Till here she was: taking the plunge.
‘But you’re not my mother.’ He didn’t know which of them he was rescuing.
‘Oh, you needn’t tell me! I didn’t make you! I made Rhoda. I blotched Rhoda. Like everything. Perhaps if I’d carried you inside me, a strong and beautiful child, Harry wouldn’t blame me now. Harry can never forgive me Rhoda.’ It sounded as though she had somehow to dismiss poor old Decent Harry Courtney.
‘I never noticed him blame you.’
‘No,’ she said. ‘How could you? It’s something only I could notice.’
In spite of its expression of bitterness her mouth was more brilliant than he remembered: the lips half open like those of a person half asleep.
She closed her eyes to prevent him looking into them.
‘You’re right,’ she said, frowning, or twitching. ‘You’re not my son. If you had been, I wonder whether you would have loved me more—or less.’
Whiffs of perfume reached him out of his childhood, from dressing-tables, and the clothes in wardrobes: if only he could have smothered in it; but the perfume was drawing him back to the present.
Her fingers, ‘still quivering and preparing to discover’, were plying on the skin of his arm.
‘Give me—’ she said, ‘let me hold your head.’

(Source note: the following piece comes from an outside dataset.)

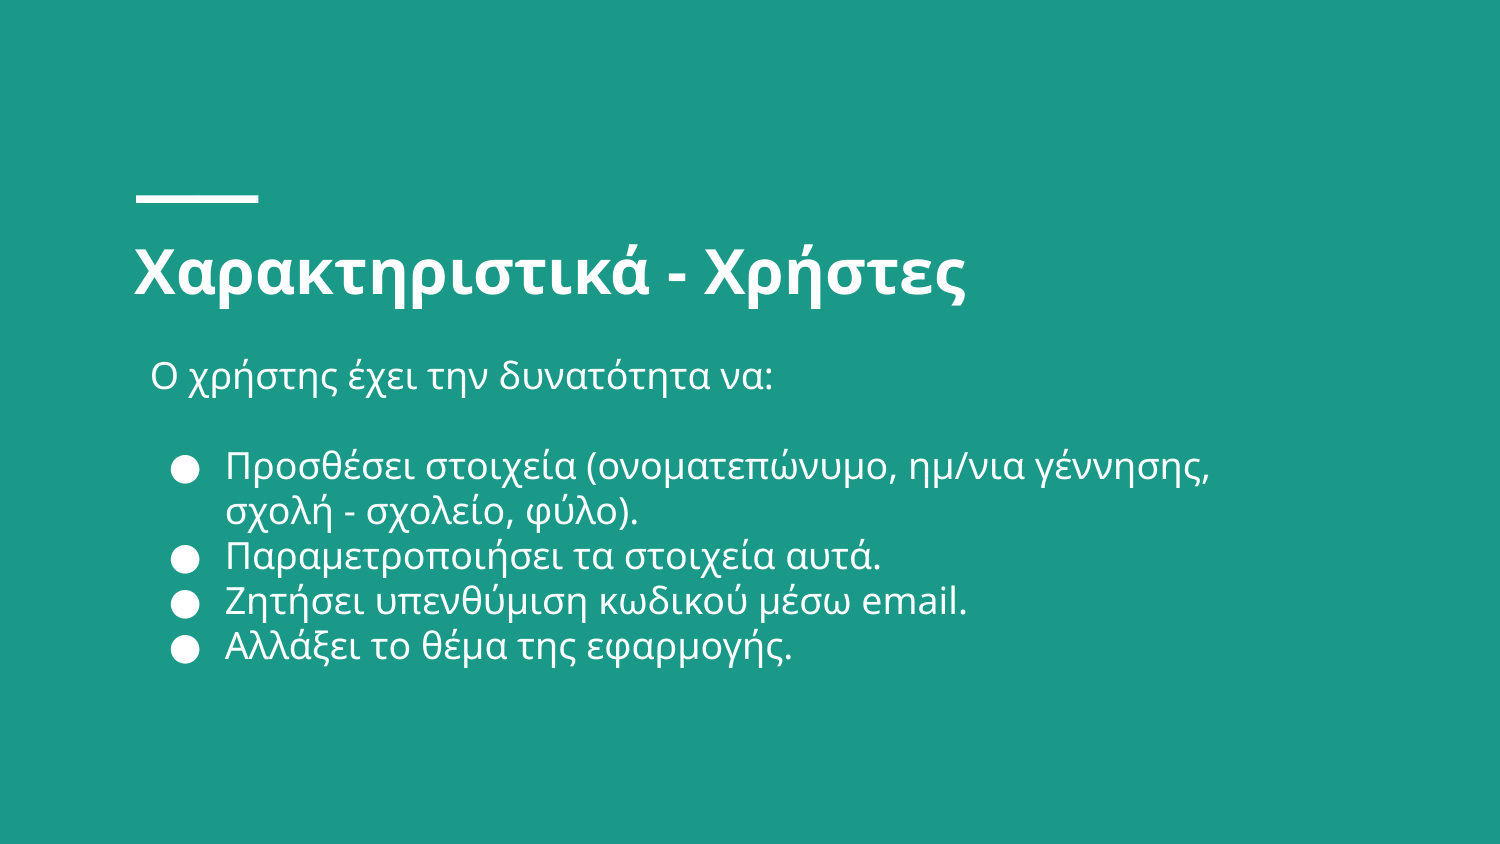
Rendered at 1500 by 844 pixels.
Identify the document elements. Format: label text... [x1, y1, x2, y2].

text_box Ο χρήστης έχει την δυνατότητα να: Προσθέσει στοιχεία (ονοματεπώνυμο, ημ/νια γέννησης, σχολή - σχολείο, φύλο). Παραμετροποιήσει τα στοιχεία αυτά. Ζητήσει υπενθύμιση κωδικού μέσω email. Αλλάξει το θέμα της εφαρμογής. [134, 337, 1330, 817]
title Χαρακτηριστικά - Χρήστες [119, 216, 1381, 325]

She didn’t wait for a reply, but took it in her hands, as though it were a fruit or goblet. She began gulping at his mouth: they were devouring with their two mouths a swelling, over-ripened, suddenly sickening—pulp.
He spat her out.
‘You’re drunk, aren’t you?’ He sounded horrible even to himself: himself too recently drunk of the same short sharp slugs from the decanter which might have ‘tempted the girls’.
She turned round, hunching up her
back, and went out coughing, crying, almost vomiting, it seemed, leaving him with the guilt of half remembered dreams: of being received.
He began quickly to undress his hatefully immaculate body, and should afterwards have strapped himself down on his novice’s bed. Instead, propping himself on an elbow, he began to draw with a detached voluptuousness the mouth, the eyes. The lips were hatched with little lines, or slashed with wounds, the brilliantly cut eyeballs sometimes glaring sometimes fainting in their display of light. He only couldn’t convey the perfume of bruised mignonette and brandy: these remained confused in his hand.
He tore all of it quickly up. She was knocking at the door. ‘Hurtle?’ She was so tired, or ill.
She had put on an old flannel nightgown she liked to wear in winter whenever she was feeling indisposed; though now it wasn’t winter.
She explained: ‘I have a neuralgia.’ The water in the half-filled rubber bottle, which she planted on herself for warmth, mumbled to and fro, her hair hanging loose: she had brushed it out for the night.
‘Hurtle,’ she said, ‘your father will be coming home at the end of the month. I want nothing to distress him—in these times.’
The hot-water bottle made a slucking sound as she shifted it from the angle of her neck. Her breasts looked baggy inside the flannel. She was old and yellow, his mother, her face seamed.
‘Darling,’ she said, pushing back the quiff of hair from her boy’s forehead, ‘I know you’ll understand and help me.’ Her voice died away because of her sickness, her veined hand imploring him to recognize her helplessness.
Now it was he who could have vomited: he could have gone down retching howling holding on to the set folds of her old flannel disguise which didn’t; but at least if he was going to destroy her, it wouldn’t be in the way she expected.